I live my life with a deep love and respect for this world we live in. I realized early on I wanted to create work that was both useful and beautiful, giving beauty to the everyday living of our lives. To do that, I had to learn to know myself as an artist in order to access fully what I had to offer. In doing so, it has mapped my creative world. It takes great courage to face one’s self, to peel off the layers of what I thought was worthy based on what everyone told me was “true “. I learned that nurturing and growing who I really am brings me a sense of authenticity both in my personal life and my professional career. For me, this is not about perfection. I see perfection as an unreachable goal always just beyond my touch. This idea of perfection hinders my work. I was always left unsatisfied with what I had made.

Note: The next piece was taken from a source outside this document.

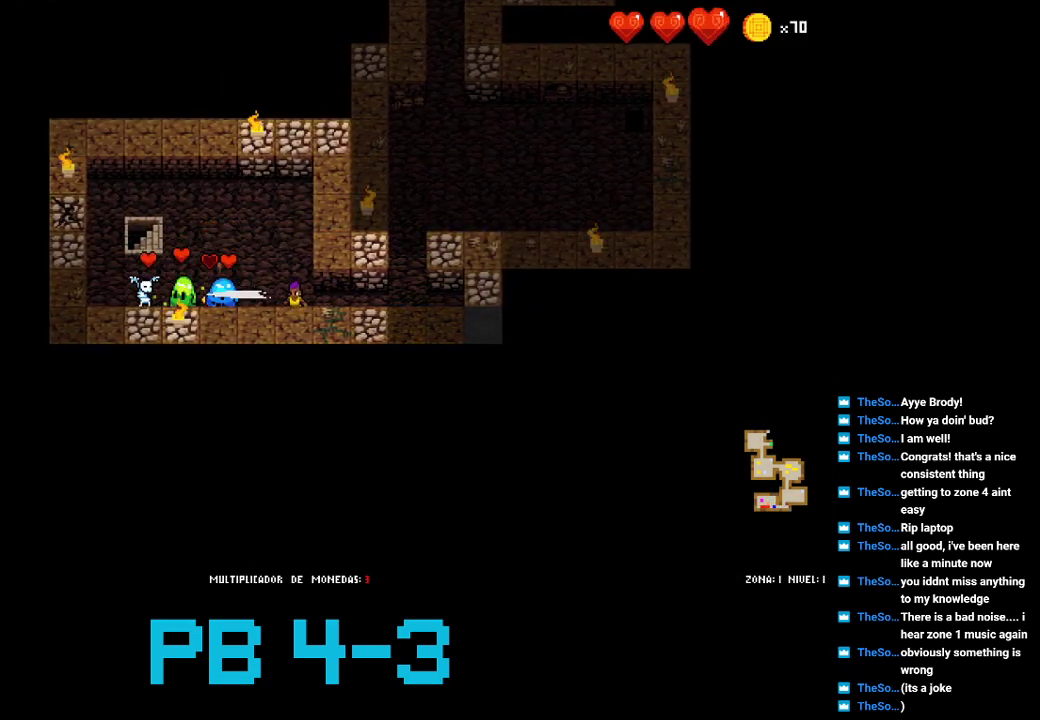
{"dt_ms": 500, "buttons": [], "events": [[117, "SQUARE", "down"], [233, "SQUARE", "up"], [400, "SQUARE", "down"], [500, "SQUARE", "up"]]}
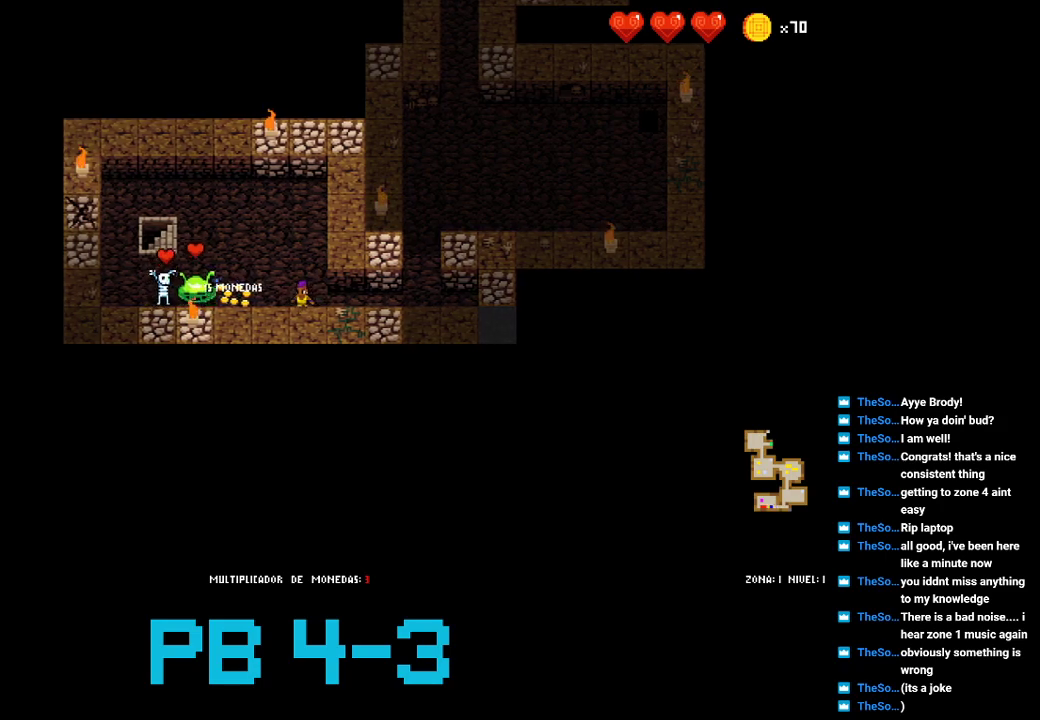
{"dt_ms": 500, "buttons": ["SQUARE"], "events": [[167, "SQUARE", "down"], [233, "SQUARE", "up"], [433, "SQUARE", "down"]]}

In learning to be authentic, I discovered joy in the beauty of the moment of creation, surrender to the nature of the elements as well as accessing the co-creating qualities of a firing. I made better work and was a happy well-adjusted person. I learned being authentic in my work was what I had to bring to that table of creation. The elements have their own nature and co-creating with the elements takes presence and respect. Authenticity has brought me to loving where I am in each moment. My work reflects those qualities. Pots that work are moved onto those who are drawn to them and pots that do not work are gifts to be learned from. Each time I work in this way, I connect to a deep well of joy. In order to develop these skills of being an authentic potter, I needed an awful lot of mentoring. I have been incredibly fortunate to have had magnificent mentors in my life. Rev. Dr. Stephanie Rutt, Rev. Jan Grossman, Kevin Dadoly, John Baymore and so many more. They helped me access the inner and outer tools necessary in the process of becoming an authentic person, a better potter and a successful business woman. They are the wise ones who have gone before me, who have done the work both physically, emotionally and spiritually. Now I am able to give that back to the world.